Skepticism remained despite the Greek deal as details were not yet known and any agreement would still have to win a vote in Parliament.
"When it's 3 o'clock on a Thursday afternoon and short-sellers see that (Greece deal) headline, they cover first and ask questions later," said Peter Boockvar, equity strategist at Miller Tabak & Co in New York.
He said since there is already a plan awaiting a vote, the difference could be a change in terms that could make it easier to pass in the Athens Parliament next week.
U.S. August crude oil futures settled at $91.02 a barrel, down $4.39, after the International Energy Agency said it will release 60 million barrels of oil from strategic stockpiles.
The slide in the price of oil was exacerbated by a 0.7 percent climb in the U.S. Dollar Index (.DXY), which tracks the greenback's performance against a basket of major currencies. In times of stress, the flight to safety that pushes the dollar higher makes oil more expensive, further sapping demand for crude and other commodities priced in dollars.
Giving some support to the market, tumbling oil prices lifted an index of airlines' stocks (.XAL) by 2.4 percent.
Bets that lower prices at the pump will open consumer's wallets boosted the S&P retail sector index (.RLX) by 1.4 percent.
The S&P 500's bounce off its 200-day moving average was the second in a week. Last Thursday, a brush with that level enticed buyers and the benchmark index closed in the black for the day. The 200-day moving average now coincides with the 2010 intraday high of 1,262.60, giving it extra technical support.
"What it means is that if you do momentum trading, you can place bets, and a lot of big money is doing momentum trading," said George Feiger, CEO of Contango Capital Advisors in San Francisco.
"But the big picture story remains the same. We are looking at small growth and very small return in equities for the coming years."
His view differs from the median of 46 equity strategists surveyed in the last week, which showed an expectation of an 11 percent gain in the S&P 500 for the year, which would take it to 1,400.
On the economic front, U.S. claims for unemployment benefits rose more than expected last week, suggesting little improvement in the labor market. Other data showed sales of new homes fell in May.

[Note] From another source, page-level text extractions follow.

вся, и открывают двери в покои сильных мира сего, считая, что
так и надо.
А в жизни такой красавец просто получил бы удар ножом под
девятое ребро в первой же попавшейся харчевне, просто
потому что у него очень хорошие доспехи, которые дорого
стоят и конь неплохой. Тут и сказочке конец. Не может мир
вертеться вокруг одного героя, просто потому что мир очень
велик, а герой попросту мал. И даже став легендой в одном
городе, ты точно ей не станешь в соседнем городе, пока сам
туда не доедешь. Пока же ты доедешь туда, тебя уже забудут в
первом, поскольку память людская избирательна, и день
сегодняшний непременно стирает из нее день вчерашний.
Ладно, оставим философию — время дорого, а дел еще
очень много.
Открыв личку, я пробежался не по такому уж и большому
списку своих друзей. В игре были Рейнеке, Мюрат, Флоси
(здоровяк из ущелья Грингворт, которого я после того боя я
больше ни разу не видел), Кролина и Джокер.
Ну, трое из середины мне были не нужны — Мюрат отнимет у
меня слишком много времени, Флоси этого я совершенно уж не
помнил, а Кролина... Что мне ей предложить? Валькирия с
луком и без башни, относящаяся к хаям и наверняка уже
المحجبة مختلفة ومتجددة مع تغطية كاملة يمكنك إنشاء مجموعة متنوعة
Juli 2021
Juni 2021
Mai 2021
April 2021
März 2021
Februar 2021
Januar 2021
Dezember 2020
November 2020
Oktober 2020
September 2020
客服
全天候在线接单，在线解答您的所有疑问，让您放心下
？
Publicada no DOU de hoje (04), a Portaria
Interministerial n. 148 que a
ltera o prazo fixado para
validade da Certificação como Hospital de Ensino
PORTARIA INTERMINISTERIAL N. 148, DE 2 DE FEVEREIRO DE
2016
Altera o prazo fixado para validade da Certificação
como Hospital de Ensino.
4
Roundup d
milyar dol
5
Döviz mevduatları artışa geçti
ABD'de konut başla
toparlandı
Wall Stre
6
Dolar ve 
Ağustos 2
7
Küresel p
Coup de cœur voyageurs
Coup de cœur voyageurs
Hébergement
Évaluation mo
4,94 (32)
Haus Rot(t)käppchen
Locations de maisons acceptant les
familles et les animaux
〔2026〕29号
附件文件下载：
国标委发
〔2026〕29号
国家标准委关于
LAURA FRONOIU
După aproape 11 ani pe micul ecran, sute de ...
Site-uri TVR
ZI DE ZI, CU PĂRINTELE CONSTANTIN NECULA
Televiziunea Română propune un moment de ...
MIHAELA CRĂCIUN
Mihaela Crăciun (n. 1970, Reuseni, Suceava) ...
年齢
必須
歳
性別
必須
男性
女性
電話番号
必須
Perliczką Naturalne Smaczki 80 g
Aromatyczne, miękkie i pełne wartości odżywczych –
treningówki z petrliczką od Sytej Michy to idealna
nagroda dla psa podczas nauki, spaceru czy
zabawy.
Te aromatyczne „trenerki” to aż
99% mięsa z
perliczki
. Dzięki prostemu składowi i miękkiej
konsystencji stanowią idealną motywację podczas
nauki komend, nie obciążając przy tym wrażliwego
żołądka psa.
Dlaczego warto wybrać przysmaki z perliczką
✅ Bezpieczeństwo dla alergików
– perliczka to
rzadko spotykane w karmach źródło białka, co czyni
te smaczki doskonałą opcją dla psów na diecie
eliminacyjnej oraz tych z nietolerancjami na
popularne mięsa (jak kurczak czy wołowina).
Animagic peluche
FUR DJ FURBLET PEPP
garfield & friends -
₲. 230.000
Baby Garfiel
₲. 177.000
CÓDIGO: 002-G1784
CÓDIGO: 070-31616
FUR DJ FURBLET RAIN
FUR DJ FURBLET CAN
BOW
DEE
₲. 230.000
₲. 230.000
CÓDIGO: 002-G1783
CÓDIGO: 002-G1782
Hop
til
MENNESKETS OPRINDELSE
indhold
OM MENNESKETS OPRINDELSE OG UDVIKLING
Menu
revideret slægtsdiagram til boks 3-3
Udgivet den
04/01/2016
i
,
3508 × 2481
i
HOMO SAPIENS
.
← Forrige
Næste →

About 8.2 billion shares traded on the New York Stock Exchange, NYSE Amex and Nasdaq, above the average so far this year of 7.57 billion. Volume got a late boost after the Greece headlines.
Declining stocks outnumbered advancing ones on the NYSE by a ratio of more than 4 to 3. On the Nasdaq, the opposite trend prevailed: About seven stocks rose for every six that fell.